Ever since moving to Petaluma I have experienced wave, after wave of nostalgia. Petaluma is a small agricultural community in the western part of the United States. I am surrounded by pastures full of cows and horses. There is a strong movement to keep big box stores out of the community, although a few have slipped through, and mom and pop shops line the streets. The Starbucks on Petaluma Boulevard is filled with old farmers as often as hipsters and soccer moms. Taking a trip to an antique store here is like a trip into my grandmothers china cabinet with shelves full of Blue Willow, Dusty Rose not to mention the fact that I think every shop in the area seems to have her entire kitchen and collection of knick-knacks on sale. Around every corner it seems, there is something that reminds me of my grandparents and their rural west coast town.

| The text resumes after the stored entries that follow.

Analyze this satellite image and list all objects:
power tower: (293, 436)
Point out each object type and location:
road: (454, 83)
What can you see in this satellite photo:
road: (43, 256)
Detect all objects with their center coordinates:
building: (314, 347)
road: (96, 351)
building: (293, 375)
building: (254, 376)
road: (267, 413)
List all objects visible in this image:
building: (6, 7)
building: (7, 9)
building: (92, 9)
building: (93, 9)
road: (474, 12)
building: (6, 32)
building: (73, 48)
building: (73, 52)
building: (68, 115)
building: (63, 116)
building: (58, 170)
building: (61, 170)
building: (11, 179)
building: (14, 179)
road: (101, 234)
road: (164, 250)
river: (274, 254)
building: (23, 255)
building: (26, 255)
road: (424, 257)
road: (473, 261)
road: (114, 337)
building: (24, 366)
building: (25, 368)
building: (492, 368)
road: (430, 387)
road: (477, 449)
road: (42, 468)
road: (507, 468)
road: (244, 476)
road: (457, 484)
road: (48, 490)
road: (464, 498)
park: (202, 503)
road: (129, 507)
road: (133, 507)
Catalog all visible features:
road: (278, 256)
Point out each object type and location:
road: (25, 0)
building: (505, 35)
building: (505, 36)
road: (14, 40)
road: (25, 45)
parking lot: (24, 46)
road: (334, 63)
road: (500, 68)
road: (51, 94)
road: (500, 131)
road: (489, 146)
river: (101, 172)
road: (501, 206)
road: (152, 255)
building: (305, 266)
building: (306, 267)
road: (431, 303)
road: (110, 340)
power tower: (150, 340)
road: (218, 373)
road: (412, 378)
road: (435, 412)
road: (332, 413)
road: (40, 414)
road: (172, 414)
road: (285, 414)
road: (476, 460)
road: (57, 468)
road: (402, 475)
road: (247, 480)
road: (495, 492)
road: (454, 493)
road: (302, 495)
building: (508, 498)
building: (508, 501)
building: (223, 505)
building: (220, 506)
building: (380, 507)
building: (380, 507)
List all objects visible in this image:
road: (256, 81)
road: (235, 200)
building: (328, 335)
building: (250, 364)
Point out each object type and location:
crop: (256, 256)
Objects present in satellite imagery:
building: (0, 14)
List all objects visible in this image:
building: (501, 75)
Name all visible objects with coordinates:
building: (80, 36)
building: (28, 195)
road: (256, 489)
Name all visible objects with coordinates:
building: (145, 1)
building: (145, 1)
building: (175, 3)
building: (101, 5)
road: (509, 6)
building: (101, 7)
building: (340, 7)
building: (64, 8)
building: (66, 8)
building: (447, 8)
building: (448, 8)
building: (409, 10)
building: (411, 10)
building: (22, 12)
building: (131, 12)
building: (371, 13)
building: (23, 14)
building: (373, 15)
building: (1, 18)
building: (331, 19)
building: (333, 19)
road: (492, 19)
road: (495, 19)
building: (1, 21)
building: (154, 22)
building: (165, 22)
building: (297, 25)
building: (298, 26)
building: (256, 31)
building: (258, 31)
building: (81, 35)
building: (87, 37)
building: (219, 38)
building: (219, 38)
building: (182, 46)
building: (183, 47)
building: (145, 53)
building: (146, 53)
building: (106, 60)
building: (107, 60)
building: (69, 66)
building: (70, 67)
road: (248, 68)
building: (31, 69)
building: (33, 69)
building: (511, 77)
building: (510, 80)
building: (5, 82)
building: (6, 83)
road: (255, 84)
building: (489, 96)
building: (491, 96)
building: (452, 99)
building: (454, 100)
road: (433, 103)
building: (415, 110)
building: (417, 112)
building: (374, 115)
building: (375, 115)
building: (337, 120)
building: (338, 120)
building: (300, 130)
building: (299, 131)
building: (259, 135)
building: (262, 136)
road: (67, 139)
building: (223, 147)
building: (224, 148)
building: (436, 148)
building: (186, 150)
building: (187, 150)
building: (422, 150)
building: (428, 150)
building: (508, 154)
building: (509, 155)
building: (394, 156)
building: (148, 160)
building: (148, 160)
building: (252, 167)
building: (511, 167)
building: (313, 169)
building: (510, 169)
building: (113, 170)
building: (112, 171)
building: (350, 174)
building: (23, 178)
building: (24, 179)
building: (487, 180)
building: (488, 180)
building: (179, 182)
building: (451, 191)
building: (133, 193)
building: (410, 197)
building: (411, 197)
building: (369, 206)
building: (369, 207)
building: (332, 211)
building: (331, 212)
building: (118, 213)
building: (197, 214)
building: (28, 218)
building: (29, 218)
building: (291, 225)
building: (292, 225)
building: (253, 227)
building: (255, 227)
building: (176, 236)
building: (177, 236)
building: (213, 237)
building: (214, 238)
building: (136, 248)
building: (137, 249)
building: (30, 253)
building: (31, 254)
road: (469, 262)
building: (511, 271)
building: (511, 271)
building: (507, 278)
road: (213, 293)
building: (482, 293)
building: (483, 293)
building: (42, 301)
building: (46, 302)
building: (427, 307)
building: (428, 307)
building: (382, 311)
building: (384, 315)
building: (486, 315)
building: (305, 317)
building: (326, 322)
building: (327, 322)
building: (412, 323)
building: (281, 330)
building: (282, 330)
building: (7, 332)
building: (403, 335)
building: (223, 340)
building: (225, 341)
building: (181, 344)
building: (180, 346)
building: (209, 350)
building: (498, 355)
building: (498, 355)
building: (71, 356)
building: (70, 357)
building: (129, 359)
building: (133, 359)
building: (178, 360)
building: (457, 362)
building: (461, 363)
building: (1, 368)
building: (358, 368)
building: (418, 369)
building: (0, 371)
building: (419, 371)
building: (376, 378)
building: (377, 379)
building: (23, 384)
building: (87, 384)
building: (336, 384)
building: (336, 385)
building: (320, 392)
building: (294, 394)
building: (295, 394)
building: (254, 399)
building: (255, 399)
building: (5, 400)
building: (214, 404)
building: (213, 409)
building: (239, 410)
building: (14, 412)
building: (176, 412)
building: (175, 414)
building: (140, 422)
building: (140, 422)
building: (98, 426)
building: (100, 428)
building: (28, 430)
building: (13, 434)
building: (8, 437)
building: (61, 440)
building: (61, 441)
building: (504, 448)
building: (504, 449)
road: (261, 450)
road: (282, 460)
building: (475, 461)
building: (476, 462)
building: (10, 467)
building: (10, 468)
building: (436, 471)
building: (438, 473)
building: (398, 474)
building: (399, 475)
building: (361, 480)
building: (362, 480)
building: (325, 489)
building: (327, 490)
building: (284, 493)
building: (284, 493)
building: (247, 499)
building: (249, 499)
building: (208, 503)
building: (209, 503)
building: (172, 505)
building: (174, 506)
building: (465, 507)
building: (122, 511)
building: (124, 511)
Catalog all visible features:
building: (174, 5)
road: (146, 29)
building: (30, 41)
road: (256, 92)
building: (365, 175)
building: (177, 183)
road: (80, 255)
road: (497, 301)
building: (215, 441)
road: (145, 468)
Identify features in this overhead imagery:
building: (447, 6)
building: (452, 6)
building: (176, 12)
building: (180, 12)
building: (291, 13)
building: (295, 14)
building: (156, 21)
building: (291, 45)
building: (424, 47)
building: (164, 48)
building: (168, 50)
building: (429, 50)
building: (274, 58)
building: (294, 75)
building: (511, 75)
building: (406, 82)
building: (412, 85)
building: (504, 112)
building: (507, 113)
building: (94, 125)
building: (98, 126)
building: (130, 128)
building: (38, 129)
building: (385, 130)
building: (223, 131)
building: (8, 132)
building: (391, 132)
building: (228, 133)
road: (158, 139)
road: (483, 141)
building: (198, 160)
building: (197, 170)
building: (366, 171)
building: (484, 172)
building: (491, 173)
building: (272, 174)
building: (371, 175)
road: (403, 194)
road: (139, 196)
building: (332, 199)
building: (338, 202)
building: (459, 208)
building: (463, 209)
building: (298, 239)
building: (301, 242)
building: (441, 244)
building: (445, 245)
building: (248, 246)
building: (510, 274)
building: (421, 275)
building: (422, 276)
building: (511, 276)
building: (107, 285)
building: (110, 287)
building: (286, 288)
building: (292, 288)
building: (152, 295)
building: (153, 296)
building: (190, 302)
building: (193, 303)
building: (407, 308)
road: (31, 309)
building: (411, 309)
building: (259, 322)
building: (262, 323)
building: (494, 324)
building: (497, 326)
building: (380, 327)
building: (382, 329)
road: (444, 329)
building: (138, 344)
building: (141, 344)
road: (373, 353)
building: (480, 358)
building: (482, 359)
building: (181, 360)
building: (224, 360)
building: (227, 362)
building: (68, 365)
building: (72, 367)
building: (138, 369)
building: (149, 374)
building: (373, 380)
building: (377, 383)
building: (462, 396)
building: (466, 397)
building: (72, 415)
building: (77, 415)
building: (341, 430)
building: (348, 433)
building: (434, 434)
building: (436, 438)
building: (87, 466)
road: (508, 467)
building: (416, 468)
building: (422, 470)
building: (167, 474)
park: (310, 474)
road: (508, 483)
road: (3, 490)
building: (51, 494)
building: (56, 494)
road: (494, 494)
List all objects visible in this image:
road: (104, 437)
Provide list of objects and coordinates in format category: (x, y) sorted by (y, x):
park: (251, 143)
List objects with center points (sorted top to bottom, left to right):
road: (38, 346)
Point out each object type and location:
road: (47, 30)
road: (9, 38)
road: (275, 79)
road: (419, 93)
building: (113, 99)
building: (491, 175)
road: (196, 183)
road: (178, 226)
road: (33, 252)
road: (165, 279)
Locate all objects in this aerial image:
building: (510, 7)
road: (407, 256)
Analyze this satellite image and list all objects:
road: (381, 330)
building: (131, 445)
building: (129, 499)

My grandparents had a beautiful grey/blue farmhouse that sat underneath the shade of a giant oak tree and overlooked the orchard, pastures and kitchen garden. My grandmother grew her own berries and other fruits and made the most marvelous fruit pies with them. Her way with fruit was legendary and always a source of anticipation and excitement on the long road from our home in Washington to hers in Oregon. She never felt the pull of her spice cabinet, but she certainly had a way with fruit and I have decided to give her ways a try.
Well, almost, my grandmother never had agave nectar in her cupboard.
I chose to sweeten my fruit with agave simply because it isn’t intrusive on the fruits flavor like honey and I think it helps preserve the pure flavor of the fruit. The flavor of the crisp is very tangy, sweet, a little earthy and goes great with a good Rioja.
Who knows, maybe, just maybe with forty or fifty years of practice and I’ll be as good as my grandmother.
Enjoy!
The Fruit
5-6 cups Blueberries
3 Apricots, sliced in half with the stone removed
A hefty drizzle of Pure Agave Nectar (according to your sweet tooth, apricot can be quite tart)
Sprinkle of Sea Salt
1 Recipe Topping
Preheat your oven to 325F.
Arrange your fruit in a baking dish or in 6 ramekins and sprinkle with a little bit of sea salt and drizzle lightly with agave nectar. Cover thickly with the topping and bake for 40-45 minutes or until the topping is golden and fruit bubbly. Serve warm or at room temp either as they are or with a dollop of fresh cream.
The Topping
2 1/2 cups Old Fashioned Oats (thick cut if possible)
1/2 cup Almonds, chopped finely
1/2 cup Pure Agave Nectar
1/4 cup Butter, melted
Sea Salt
Combine the ingredients together and mix until everything is coated with agave and butter.

**Once again, Phil was unable to take the photos so I pulled out the ol’ hilstamatic app for my iphone.








Yum! I do love cooked stone fruit.
Have never cooked blueberries though….. strange though it may seem. Might have to try that next.
That is such a beautiful recipe. My mouth is watering for it.
So do I Debbie. I’m lucky enough to be from an area of the United States where stone fruits thrive, so we can get some great fruit.
You should, they are wonderful. Their natural sweetness really intensifies and the juice is so delicious!
Thanks Bordeaux!
Maybe I need to buy twice the amount of blueberries that I need to cook with, as I eat them before they get anywhere near a heat source…lol. That way I might have a slight chance of actually cooking some.
Meant to say, I do like the quirky retro look to the photos. Which app are you using with your iphone please? I have the zoom app, but did not see this one.
Debbie, It it the hipstamatic app and I love, love, love it! It covers up the fact that I am not very good at photography. It is good for dishes like the crisp, but dishes with more or smaller ingredients get a little lost making me wish Phil wasn’t so busy at the moment.
I thought I invented the oats and almonds fruit crisp topping! I love the firm crunch in opposition to the soft fruit! Yum!
Donna, I think this must be a case of great minds thinking alike! I love it too. Yesterday I made plum crisps with walnut in the topping instead, it was fabulous.
Wow, your grandparent’s home must have been so wonderful. I like to play with flavor too. I’ll have to try apples with thyme and ginger whipped cream–yum.
Denise, It really was. I haven’t even mentioned the moss covered mini forest out back, it was so green lush with strategically placed purple flowers everywhere. My grandmother may have had the nasty habit of mowing down her roses with the riding lawnmower, but her gardens were gorgeous. I wish I had been older and more established when they moved away, I would have snapped up that house in a heartbeat. The fruit room alone is a cause for envy.